On Tue, Jan 30, 2018 at 11:41:07AM +0800, jianchao.wang wrote:
> Another point that confuses me is that whether nvme_set_host_mem is necessary
> in nvme_dev_disable ?
> As the comment:
> ----
> /*
> * If the controller is still alive tell it to stop using the
> * host memory buffer. In theory the shutdown / reset should
> * make sure that it doesn't access the host memoery anymore,
> * but I'd rather be safe than sorry..
> */
> if (dev->host_mem_descs)
> nvme_set_host_mem(dev, 0);
> ----
> It is to avoid accessing to host memory from controller. But the host memory is just
> freed when nvme_remove. It looks like we just need to do this in nvme_remove.
> For example:
> -----
> @@ -2553,6 +2545,14 @@ static void nvme_remove(struct pci_dev *pdev)

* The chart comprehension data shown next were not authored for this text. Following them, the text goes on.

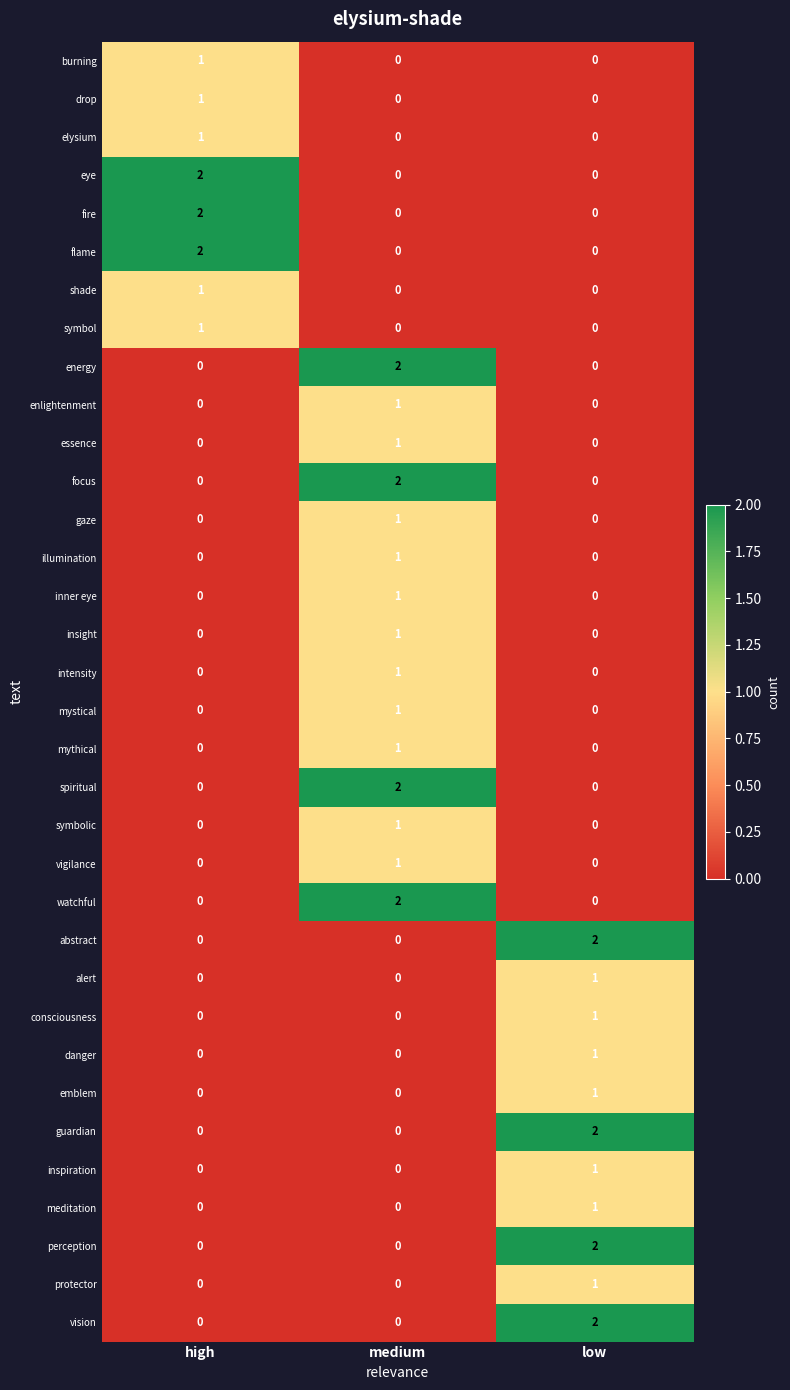

How many insight values are between 0 and 1?

3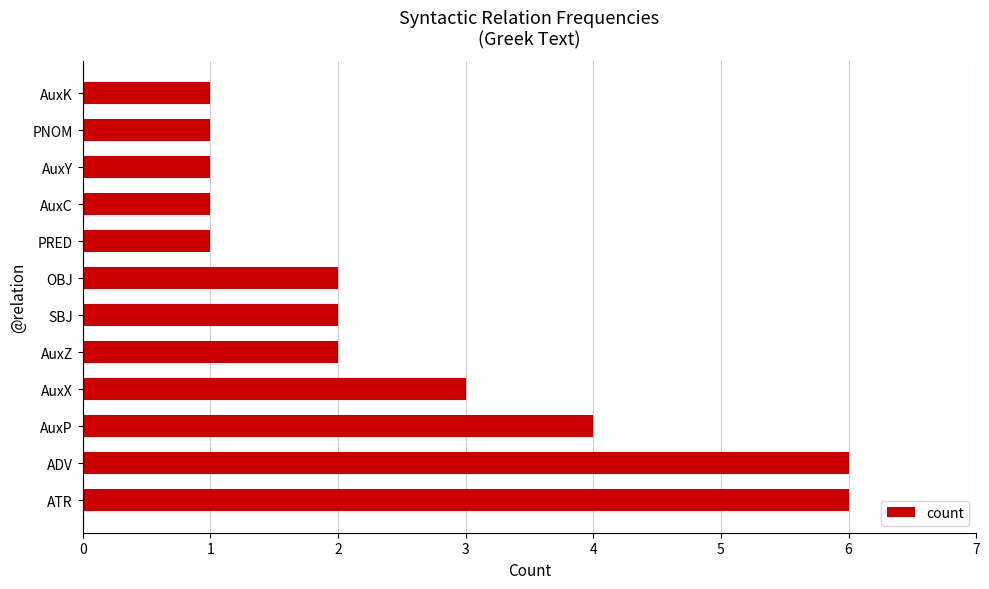

True or false: the data shows 6 at AuxP.

False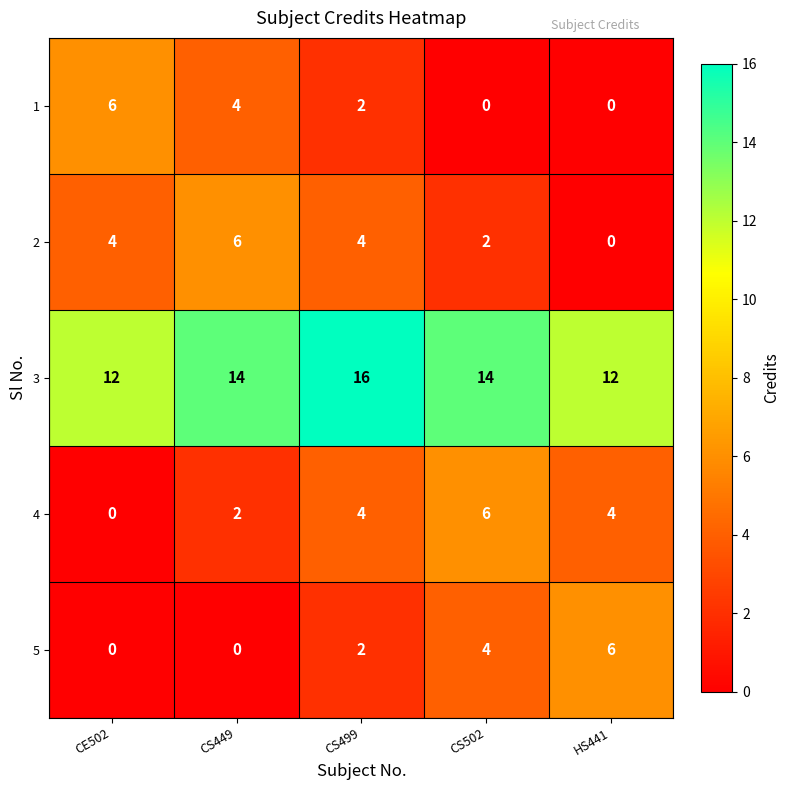

The 5 series shows 10 at HS441. True or false?

False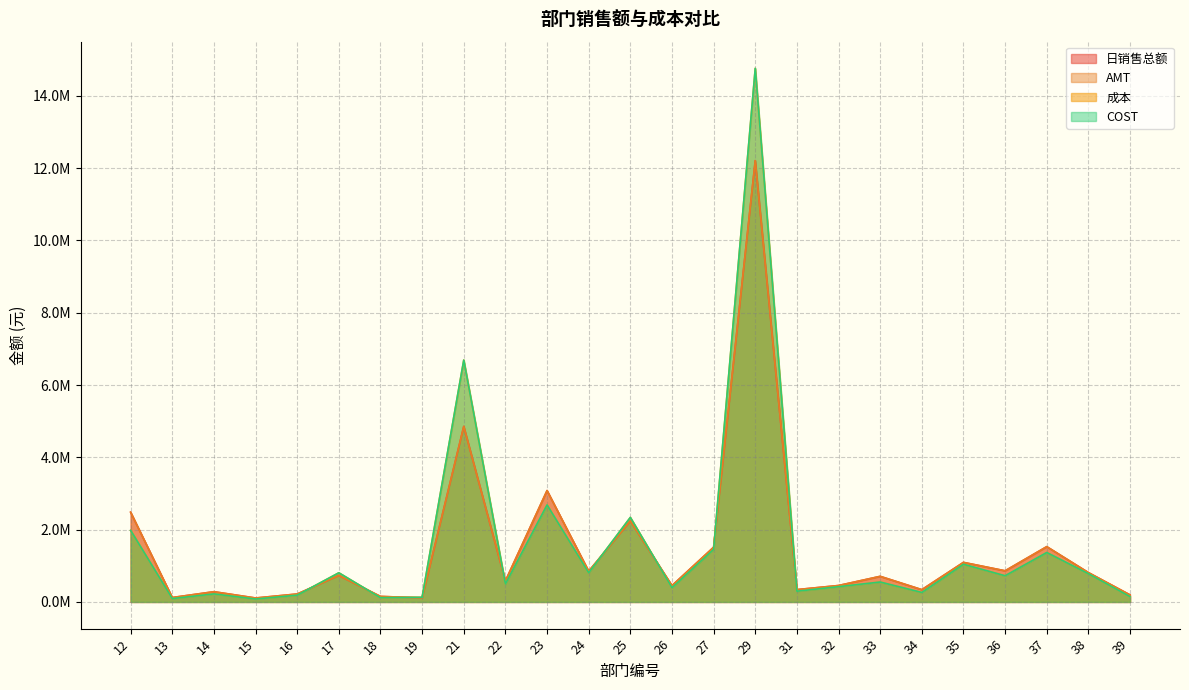

Between 35 and 31, which is larger?

35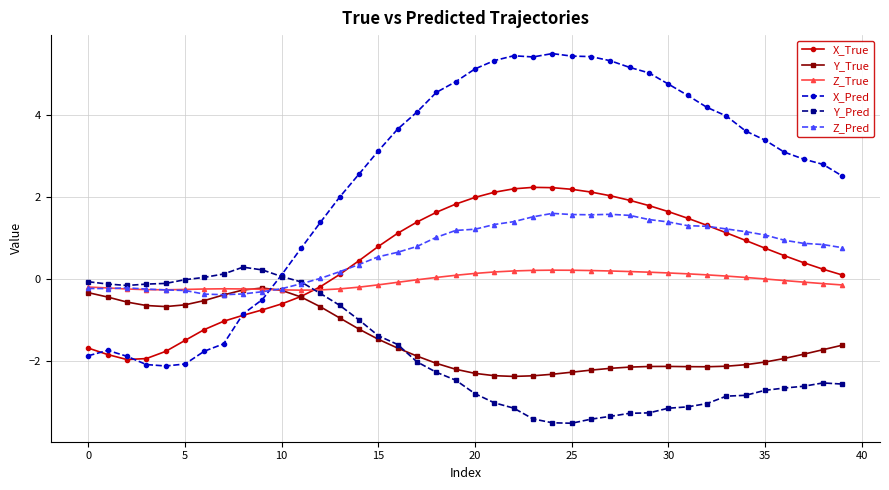

Does the chart display data point markers on the line(s)?

Yes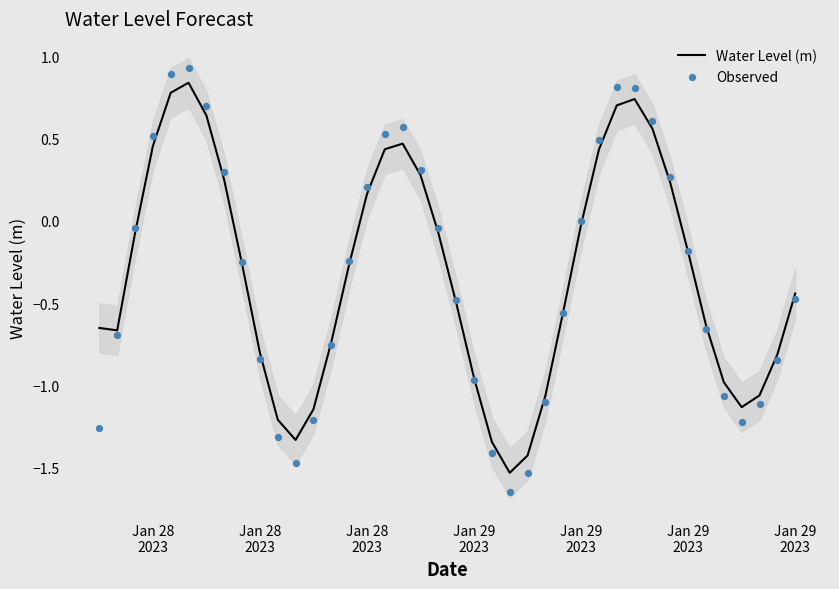

Which series has the largest total across all categories?

Water Level (m)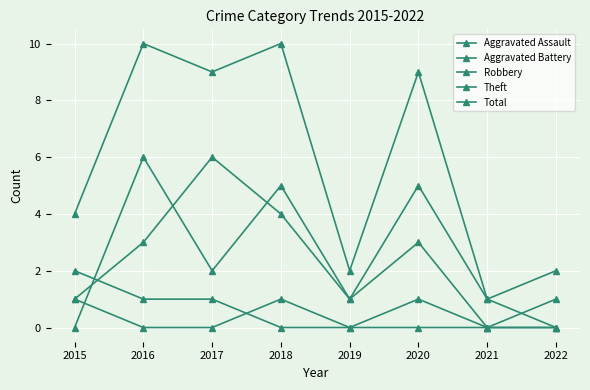

At which category does the chart reach its minimum across all series?

2016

> flush_work(&dev->ctrl.reset_work);
> nvme_stop_ctrl(&dev->ctrl);
> nvme_remove_namespaces(&dev->ctrl);
> + /*
> + * If the controller is still alive tell it to stop using the
> + * host memory buffer. In theory the shutdown / reset should
> + * make sure that it doesn't access the host memoery anymore,
> + * but I'd rather be safe than sorry..
> + */
> + if (dev->host_mem_descs)
> + nvme_set_host_mem(dev, 0);
> nvme_dev_disable(dev, true);
> nvme_free_host_mem(dev);
> ----
>
> If anything missed, please point out.
> That's really appreciated.

I don't make any such controller, so I can't speak to the necessity of
having this here. I just think having it in the controller disabling
path is for safety. We want the controller to acknowledge that it has
completed any use of the HMB before we make it so it can't access it.